▸ Text section:
Segment Open

Ask contributors to check before filing a new issue. Also, provide any references to FAQs or debugging guides that you might have.

Before you submit your issue, please [search the issue archive][6] - maybe your question or issue has already been identified or addressed.

Tell contributors how to file a useful bug report. What information do you need? (e.g. version, architecture, log files, expected behavior, observed behavior).

If you find a bug in the source code, you can help us by [submitting an issue to our GitHub issue tracker][6]. Even better, you can submit a Pull Request with a fix.

Contributing Code

This section is used to get new contributors up and running with dependencies, development, testing, style rules, formatting rules, and other things they should know.

If you have a label for beginner issues, talk about that here so they know where to look:

Unsure where to begin contributing to Atom? You can start by looking through these beginner and help-wanted issues: Beginner issues - issues which should only require a few lines of code, and a test or two. Help wanted issues - issues which should be a bit more involved than beginner issues.

Working on your first open source project or pull request? Here are some helpful tutorials:

  • [How to Contribute to an Open Source Project on GitHub][2]
  • [Make a Pull Request][3]
  • [First Timers Only][4]

Getting Started

Some requirements are necessary to run the code and some are necessary.:

  • node.js 14.0.0 or higher
  • npm 8.0.0 or higher
  • docker 4.0.0 or higher

In order to execute the project, the easiest way is, without a doubt, to execute the following commands:

git clone <project>
cd <project>/src && npm install && cd ..
docker-compose up

Development Process

In order to start the development of any new feature that is in the project, the first thing to do is to find something available on the keepsecrets organisation's github project.

Once we find an available task, let's imagine that the ticket is called "delete old secrets", we create a branch from main with the following naming.

git checkout -b feature/delete-old-secrets

From then on the development has to follow the style guide set out in the code and follow the principles of the clean architecture.

Segment Closed

▸ Complete the following:
1. Answer these questions from the contributing guide.
(a) What is the minimum npm version it requires?
(b) What branch name does it give for a ticket called "delete old secrets"?
(c) How much work should a beginner issue require?
2. Continue the contributing guide from its last sentence.
The records that follow come from a different source than the contributing guide.

▸ Record excerpts:
Segment Open

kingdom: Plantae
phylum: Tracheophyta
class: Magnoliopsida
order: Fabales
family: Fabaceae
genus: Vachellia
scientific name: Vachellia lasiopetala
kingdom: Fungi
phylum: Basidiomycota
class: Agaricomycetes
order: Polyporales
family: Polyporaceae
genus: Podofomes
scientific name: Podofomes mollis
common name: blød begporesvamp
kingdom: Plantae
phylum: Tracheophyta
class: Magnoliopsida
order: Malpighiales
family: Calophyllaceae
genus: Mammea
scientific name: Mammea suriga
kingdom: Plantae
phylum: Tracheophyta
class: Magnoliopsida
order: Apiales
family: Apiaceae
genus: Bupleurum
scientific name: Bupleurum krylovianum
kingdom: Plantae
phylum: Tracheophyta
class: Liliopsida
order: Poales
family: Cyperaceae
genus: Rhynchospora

Segment Closed

▸ Outputs in order:
1.
(a) npm 8.0.0 or higher.
(b) feature/delete-old-secrets
(c) Only a few lines of code, and a test or two.

2.
Testing

If you add code you need to add tests! We’ve learned the hard way that code without tests is undependable. If your pull request reduces our test coverage because it lacks tests then it will be rejected.

All functionalities must be tested at least on a unitary basis.

Style Guidelines

Our style guide is given by eslint, with the google preset, to check if your code passes the style guide check enter the following command, in the project

npm run lint

If some errors appear, you can try automatic linting.

npm run lint -- --fix

If errors still occur, they must be corrected manually.

Code Formatting

For the moment nothing to add here, the style guide is enough.

Whitespace Cleanup

Don’t mix code changes with whitespace cleanup! If you are fixing whitespace, include those changes separately from your code changes. If your request is unreadable due to whitespace changes, it will be rejected.

Please submit whitespace cleanups in a separate pull request.

Git Commit Guidelines

Commits are something personal. Merge commits are something else, that definition will be given in the pull request process.

Pull Request Process

All pull requests must comply with the following.

  • The merge commit has to be named the same as the branch, in order to be able to find the ticket faster and to know what should be done.
  • In the merge commit description you have to specify what has been done and how it has been tested.
  • Before merging: the entire branch must be rebased with main.
  • Before merging: the whole branch must be squashed.
  • The PR cannot be merged if there are unresolved issues.

Review Process

The main focus of the code review should be on a few very specific points.

  • Create the code as semantic as possible.
  • Follow clean architecture guide lines
  • Test everything

Comments must be left based on a category, there are 3 types of comments.

  • Green: Code suggestions, do not have to be applied.
  • Yellow: Something goes against the guidlines and the change must be enforced.
  • Red: Something is so wrong, that the work must be permanently blocked and a conversation about what has been done must be held.